Mixing it with veterans of the scene, says Payton, helped him further his craft and career.

“Through my association with certain people, other networks opened up for me, but I don’t think anything was necessarily given to me. It requires a lot of hard work.”

The latter, as far as Payton concerns, means not cutting any corners and not being overly achievementoriented.

He says he has always been willing to follow the long and winding road to artistic accomplishment at his own pace, and eschewed the bright lights early on.

“I had a desire to associate with a lot of masters, at a time when most of my peers were signing record deals and embarking on careers as leaders. I put that to the side for quite a number of years, to study and learn, and to be a sideman in other people’s bands before I struck out as a leader.”

Truth be told, Payton had probably put in more hours and years into honing his instrumental skills and all-around musicianship than most people his age. “I started playing the trumpet when I was four, but I started playing music as soon as I was big enough to pick up a drumstick or climb up to the piano and hit some notes. I have been around music since I was born.”

Payton has also never been one to stick to the instrumental straight and narrow.
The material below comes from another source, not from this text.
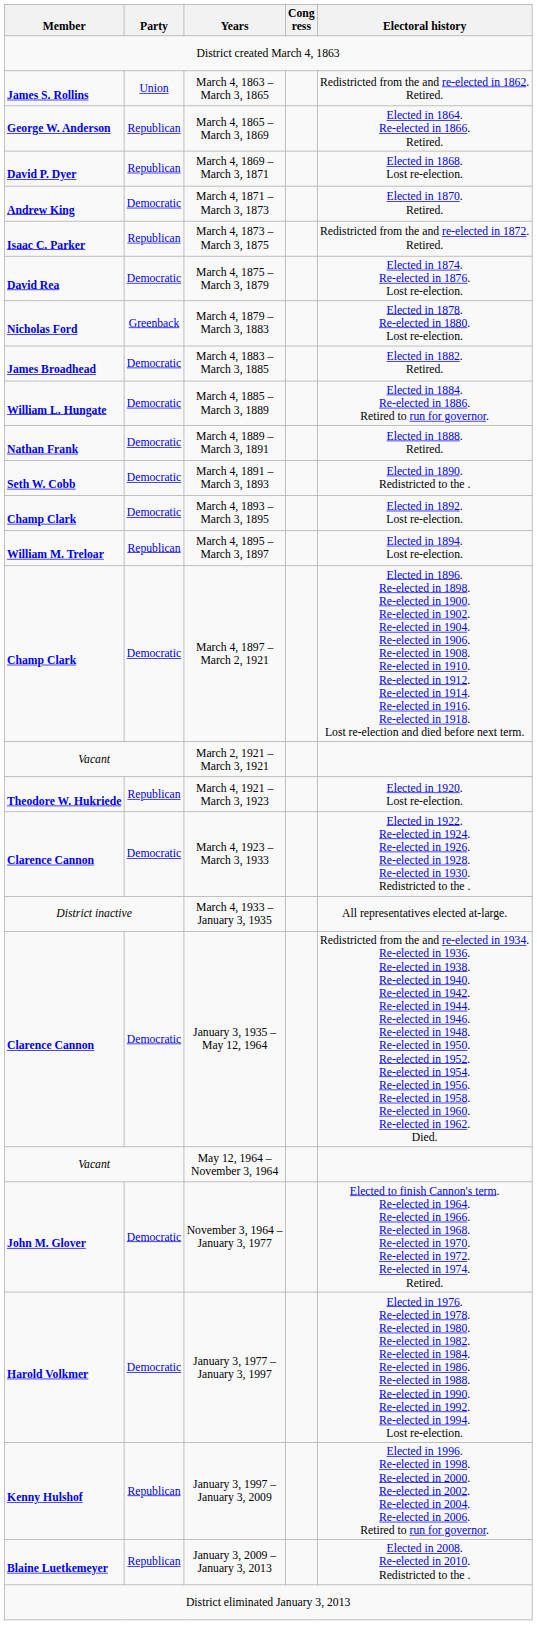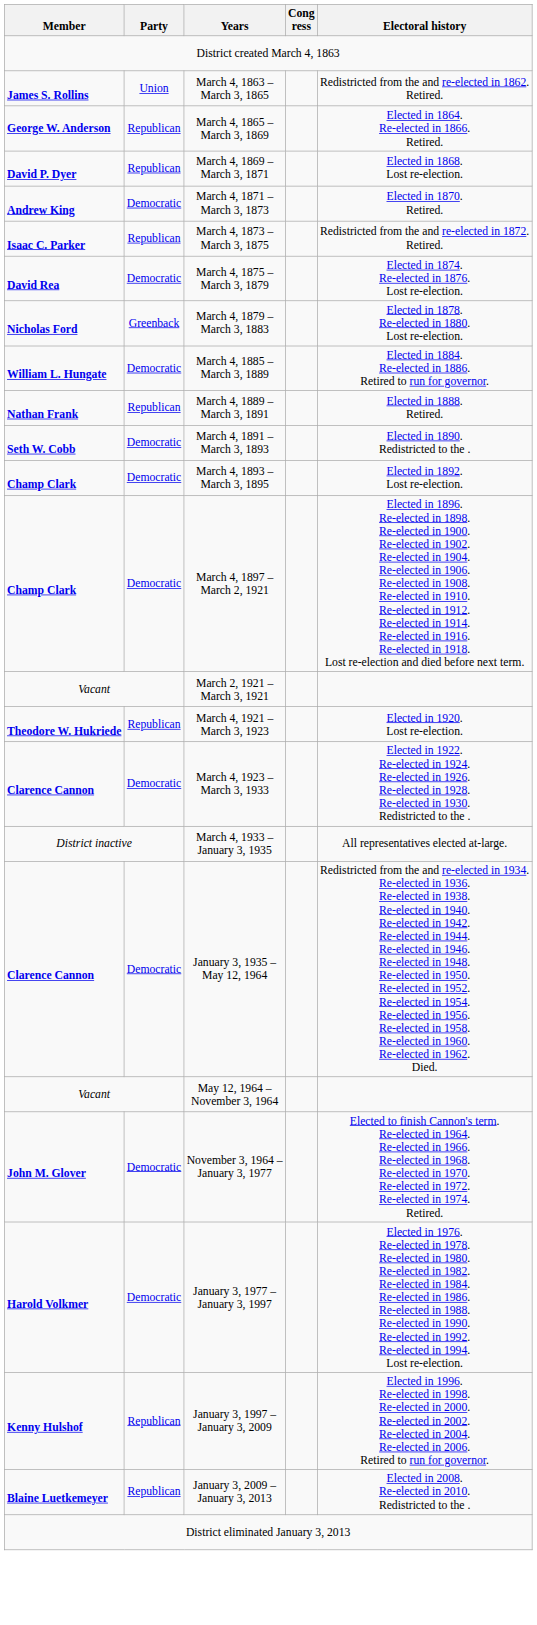- row: James Broadhead | Democratic | March 4, 1883 – March 3, 1885 | Elected in 1882. Retired.
March 4, 1889 – March 3, 1891 | Party: Democratic -> Republican
- row: William M. Treloar | Republican | March 4, 1895 – March 3, 1897 | Elected in 1894. Lost re-election.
While primarily known as a trumpeter, he also plays piano and keyboards, and has mastered the bass, drums, tuba, trombone, clarinet and saxophone.

That, he feels, gives him advantages when he gets down to the business of writing music, as well as performing on stage.

“I would say that the more information you have, the more you understand about your craft, the more versatile you can be, expressively. That gives you more creative options.

“When I compose, I can compose from a perspective of knowing how something feels on the bass, as opposed to just writing a bass line, or writing for the piano or whatever instrument.

I can write knowing how an instrument feels for that performer, if it’s an instrument I have a familiarity with. The trumpet is my primary instrument, but I can think orchestrally, because at times maybe I don’t want just the trumpet sound. I may want to think like a vocalist, or a violin.

“When we talk about art we are talking about the realm of imagination. The bigger your imagination, the greater your ability to transcend music and to imbue the most humanistic elements of this expression. Ultimately, that is the point.”

In Eilat, Payton will be getting that point across together with his sidemen, bass player Braylon Lacy and drummer Corey Fonville. “You want to connect with other people through your music, and have your music touch as many lives as possible,” stresses Payton. “As a composer and a public performer, you want people to be touched by what you do.”